Start Entries shown
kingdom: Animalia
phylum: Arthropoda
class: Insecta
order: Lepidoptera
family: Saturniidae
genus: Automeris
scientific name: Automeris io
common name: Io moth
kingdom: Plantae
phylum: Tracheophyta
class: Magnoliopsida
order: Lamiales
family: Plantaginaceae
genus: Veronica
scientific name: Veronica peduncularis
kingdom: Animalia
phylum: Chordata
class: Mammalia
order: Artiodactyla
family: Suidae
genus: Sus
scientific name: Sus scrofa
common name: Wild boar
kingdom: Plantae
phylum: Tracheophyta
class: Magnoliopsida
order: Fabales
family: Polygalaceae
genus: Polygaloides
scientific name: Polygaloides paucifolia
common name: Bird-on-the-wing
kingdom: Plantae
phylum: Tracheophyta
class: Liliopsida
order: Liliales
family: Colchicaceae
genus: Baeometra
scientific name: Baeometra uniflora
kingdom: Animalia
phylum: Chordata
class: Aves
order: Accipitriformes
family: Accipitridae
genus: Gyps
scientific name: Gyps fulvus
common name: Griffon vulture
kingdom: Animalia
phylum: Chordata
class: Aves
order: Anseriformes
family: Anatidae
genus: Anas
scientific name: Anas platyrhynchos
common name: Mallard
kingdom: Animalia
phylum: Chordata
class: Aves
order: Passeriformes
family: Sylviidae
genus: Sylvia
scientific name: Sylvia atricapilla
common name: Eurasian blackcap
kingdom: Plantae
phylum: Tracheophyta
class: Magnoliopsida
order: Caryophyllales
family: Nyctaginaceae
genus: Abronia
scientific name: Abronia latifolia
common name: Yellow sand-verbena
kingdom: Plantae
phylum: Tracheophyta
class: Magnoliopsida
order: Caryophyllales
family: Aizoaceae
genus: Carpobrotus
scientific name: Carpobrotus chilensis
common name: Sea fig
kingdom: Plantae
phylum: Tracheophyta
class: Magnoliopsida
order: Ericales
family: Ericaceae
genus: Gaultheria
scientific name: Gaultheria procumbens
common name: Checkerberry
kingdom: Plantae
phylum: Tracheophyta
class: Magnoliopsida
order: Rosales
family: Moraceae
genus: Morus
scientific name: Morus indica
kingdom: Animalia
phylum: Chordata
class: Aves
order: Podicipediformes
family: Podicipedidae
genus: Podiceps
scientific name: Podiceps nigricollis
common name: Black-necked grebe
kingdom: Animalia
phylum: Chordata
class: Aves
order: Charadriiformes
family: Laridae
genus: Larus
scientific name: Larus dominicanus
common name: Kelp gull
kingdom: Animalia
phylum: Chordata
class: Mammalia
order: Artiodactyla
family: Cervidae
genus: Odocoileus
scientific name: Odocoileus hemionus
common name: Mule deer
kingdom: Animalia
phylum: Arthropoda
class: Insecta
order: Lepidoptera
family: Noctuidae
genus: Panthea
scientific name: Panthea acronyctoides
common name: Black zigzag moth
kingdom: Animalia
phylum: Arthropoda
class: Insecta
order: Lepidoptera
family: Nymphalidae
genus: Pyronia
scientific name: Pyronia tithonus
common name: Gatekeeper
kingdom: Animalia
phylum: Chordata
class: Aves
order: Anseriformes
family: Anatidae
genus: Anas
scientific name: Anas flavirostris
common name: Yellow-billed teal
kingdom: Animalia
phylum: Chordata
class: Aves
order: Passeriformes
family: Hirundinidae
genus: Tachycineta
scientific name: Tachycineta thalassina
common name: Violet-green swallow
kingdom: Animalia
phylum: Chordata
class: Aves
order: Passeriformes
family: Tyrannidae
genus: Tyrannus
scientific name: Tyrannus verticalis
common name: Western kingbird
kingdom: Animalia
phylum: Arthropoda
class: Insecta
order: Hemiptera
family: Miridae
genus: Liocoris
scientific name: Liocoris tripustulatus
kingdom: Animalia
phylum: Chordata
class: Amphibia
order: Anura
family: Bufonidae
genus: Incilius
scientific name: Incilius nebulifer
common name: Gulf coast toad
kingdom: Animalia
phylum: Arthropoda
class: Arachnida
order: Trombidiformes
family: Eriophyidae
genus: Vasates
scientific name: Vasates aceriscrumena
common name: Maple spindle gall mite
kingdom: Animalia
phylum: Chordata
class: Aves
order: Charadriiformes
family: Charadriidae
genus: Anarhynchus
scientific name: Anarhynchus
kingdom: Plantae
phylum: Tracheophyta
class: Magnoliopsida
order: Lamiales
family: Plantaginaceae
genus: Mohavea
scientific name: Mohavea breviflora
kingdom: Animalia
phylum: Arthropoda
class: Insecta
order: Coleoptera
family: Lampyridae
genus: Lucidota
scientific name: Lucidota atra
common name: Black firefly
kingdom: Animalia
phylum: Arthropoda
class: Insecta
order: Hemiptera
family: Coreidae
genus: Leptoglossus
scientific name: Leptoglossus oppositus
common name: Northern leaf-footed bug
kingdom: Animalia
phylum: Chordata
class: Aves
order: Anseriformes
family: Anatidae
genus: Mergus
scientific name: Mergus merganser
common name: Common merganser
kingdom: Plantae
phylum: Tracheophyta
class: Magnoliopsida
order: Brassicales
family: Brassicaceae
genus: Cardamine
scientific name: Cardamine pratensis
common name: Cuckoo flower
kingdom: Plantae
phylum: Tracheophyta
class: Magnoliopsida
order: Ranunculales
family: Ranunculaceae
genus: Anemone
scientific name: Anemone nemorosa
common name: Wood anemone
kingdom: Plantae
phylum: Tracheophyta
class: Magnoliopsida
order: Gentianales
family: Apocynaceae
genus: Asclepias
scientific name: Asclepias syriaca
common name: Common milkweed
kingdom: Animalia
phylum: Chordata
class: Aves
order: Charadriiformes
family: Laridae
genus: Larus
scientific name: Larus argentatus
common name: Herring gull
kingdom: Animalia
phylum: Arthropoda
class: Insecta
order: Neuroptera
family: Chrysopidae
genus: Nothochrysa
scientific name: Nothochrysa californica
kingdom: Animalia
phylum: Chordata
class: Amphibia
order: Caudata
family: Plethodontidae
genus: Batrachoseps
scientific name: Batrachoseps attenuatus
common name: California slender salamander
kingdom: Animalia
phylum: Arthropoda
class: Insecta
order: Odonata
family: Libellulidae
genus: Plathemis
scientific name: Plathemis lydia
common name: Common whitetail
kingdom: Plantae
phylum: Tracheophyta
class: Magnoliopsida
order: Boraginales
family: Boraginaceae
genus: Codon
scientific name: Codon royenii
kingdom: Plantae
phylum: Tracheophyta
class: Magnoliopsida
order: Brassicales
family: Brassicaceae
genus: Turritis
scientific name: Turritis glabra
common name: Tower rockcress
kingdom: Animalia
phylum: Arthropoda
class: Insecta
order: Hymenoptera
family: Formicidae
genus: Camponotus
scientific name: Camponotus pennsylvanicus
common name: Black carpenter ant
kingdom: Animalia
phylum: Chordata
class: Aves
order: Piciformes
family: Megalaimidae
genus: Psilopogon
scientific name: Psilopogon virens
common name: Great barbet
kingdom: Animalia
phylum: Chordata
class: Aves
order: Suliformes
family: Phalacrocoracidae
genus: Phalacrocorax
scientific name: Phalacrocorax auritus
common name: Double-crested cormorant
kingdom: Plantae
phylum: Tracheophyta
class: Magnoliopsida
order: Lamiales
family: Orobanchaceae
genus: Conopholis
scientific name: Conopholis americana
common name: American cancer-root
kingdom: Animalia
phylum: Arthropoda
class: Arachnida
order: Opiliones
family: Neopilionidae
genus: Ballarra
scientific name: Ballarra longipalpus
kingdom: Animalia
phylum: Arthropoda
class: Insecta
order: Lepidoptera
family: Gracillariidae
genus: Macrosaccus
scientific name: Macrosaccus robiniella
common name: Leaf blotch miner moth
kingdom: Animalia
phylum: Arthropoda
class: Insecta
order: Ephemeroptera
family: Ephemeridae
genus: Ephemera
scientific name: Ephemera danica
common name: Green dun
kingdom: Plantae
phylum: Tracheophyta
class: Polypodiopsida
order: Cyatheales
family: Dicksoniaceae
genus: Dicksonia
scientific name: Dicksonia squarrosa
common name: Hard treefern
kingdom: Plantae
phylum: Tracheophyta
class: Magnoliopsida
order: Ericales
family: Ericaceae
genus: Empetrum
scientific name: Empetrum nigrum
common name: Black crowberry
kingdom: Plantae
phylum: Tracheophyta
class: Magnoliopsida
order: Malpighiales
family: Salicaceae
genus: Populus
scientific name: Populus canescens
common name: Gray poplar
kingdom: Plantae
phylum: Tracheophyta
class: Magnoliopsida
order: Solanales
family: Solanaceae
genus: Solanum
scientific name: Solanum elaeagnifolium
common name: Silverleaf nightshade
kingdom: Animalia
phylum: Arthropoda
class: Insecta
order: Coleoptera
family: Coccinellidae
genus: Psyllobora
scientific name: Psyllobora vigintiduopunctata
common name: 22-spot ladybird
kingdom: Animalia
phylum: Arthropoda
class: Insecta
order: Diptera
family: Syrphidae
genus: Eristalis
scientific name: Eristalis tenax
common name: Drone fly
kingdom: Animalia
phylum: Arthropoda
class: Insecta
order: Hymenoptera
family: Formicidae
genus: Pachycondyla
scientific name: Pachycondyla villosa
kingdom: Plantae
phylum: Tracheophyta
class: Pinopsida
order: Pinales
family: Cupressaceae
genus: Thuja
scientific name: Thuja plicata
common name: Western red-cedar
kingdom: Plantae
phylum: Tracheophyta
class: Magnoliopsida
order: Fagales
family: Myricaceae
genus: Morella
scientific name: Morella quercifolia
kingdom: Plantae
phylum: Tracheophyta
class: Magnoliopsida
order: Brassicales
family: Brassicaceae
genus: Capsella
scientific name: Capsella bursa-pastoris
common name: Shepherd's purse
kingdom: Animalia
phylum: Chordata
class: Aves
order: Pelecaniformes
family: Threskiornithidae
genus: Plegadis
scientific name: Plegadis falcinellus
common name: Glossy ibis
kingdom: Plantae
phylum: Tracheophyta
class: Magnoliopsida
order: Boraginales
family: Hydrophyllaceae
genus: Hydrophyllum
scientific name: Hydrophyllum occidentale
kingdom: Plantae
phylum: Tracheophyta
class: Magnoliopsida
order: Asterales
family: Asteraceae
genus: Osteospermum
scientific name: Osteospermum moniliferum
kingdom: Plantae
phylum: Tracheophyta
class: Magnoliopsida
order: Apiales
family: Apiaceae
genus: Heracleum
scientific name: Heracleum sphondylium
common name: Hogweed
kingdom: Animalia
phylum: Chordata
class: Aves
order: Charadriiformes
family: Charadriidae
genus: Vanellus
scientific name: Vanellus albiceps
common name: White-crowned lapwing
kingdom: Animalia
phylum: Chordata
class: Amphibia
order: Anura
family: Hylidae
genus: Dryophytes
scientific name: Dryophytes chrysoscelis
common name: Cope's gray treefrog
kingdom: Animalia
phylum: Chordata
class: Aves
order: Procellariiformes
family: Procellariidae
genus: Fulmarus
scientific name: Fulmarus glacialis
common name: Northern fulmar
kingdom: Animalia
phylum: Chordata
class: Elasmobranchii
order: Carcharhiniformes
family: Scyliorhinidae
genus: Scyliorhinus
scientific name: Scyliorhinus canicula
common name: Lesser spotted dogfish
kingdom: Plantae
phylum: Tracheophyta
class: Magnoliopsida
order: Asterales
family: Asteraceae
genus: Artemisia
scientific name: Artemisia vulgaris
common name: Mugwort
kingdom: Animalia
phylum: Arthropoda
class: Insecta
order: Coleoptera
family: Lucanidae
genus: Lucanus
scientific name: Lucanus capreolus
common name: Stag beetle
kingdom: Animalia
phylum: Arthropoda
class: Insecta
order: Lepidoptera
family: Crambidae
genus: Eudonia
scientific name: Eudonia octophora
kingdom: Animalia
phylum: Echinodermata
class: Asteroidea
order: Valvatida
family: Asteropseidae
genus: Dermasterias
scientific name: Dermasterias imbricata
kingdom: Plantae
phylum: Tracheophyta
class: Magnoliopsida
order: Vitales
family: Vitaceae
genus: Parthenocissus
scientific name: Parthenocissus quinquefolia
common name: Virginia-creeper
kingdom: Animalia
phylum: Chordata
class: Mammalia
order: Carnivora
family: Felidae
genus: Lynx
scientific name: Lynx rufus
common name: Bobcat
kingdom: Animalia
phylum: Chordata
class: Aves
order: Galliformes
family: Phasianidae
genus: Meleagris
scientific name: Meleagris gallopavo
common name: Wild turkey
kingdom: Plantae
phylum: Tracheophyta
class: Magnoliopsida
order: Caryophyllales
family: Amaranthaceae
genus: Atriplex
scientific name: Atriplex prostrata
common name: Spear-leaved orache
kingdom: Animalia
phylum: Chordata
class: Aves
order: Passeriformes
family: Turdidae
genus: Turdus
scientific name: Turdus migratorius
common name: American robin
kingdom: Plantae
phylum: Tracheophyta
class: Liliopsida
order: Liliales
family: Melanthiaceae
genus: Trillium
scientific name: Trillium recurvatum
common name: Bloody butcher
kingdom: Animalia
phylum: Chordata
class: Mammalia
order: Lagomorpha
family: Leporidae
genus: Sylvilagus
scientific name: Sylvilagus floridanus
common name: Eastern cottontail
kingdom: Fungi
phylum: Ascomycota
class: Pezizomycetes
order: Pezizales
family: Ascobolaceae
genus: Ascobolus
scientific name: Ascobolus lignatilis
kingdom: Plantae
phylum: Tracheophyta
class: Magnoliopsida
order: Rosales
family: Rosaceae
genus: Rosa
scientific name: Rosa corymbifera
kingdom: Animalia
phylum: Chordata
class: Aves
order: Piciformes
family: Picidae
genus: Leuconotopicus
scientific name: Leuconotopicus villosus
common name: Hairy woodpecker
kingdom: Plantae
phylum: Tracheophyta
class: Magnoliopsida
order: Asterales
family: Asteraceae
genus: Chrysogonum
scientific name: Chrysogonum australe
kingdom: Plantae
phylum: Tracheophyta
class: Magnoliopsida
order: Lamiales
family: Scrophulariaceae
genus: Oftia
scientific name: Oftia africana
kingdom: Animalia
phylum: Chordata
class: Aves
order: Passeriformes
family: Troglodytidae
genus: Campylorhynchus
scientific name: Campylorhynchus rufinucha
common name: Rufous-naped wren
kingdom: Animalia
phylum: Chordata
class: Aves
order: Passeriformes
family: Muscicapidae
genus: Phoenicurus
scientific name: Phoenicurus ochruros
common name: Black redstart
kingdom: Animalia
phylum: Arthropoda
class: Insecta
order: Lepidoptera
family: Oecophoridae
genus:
End Entries shown
## Task directions
Change every "scientific name" to "species" in the lines from the line with "genus: Sylvilagus" up to and including the line with "scientific name: Campylorhynchus rufinucha", and give only those lines, with nothing else altered.

## Written answer
genus: Sylvilagus
species: Sylvilagus floridanus
common name: Eastern cottontail
kingdom: Fungi
phylum: Ascomycota
class: Pezizomycetes
order: Pezizales
family: Ascobolaceae
genus: Ascobolus
species: Ascobolus lignatilis
kingdom: Plantae
phylum: Tracheophyta
class: Magnoliopsida
order: Rosales
family: Rosaceae
genus: Rosa
species: Rosa corymbifera
kingdom: Animalia
phylum: Chordata
class: Aves
order: Piciformes
family: Picidae
genus: Leuconotopicus
species: Leuconotopicus villosus
common name: Hairy woodpecker
kingdom: Plantae
phylum: Tracheophyta
class: Magnoliopsida
order: Asterales
family: Asteraceae
genus: Chrysogonum
species: Chrysogonum australe
kingdom: Plantae
phylum: Tracheophyta
class: Magnoliopsida
order: Lamiales
family: Scrophulariaceae
genus: Oftia
species: Oftia africana
kingdom: Animalia
phylum: Chordata
class: Aves
order: Passeriformes
family: Troglodytidae
genus: Campylorhynchus
species: Campylorhynchus rufinucha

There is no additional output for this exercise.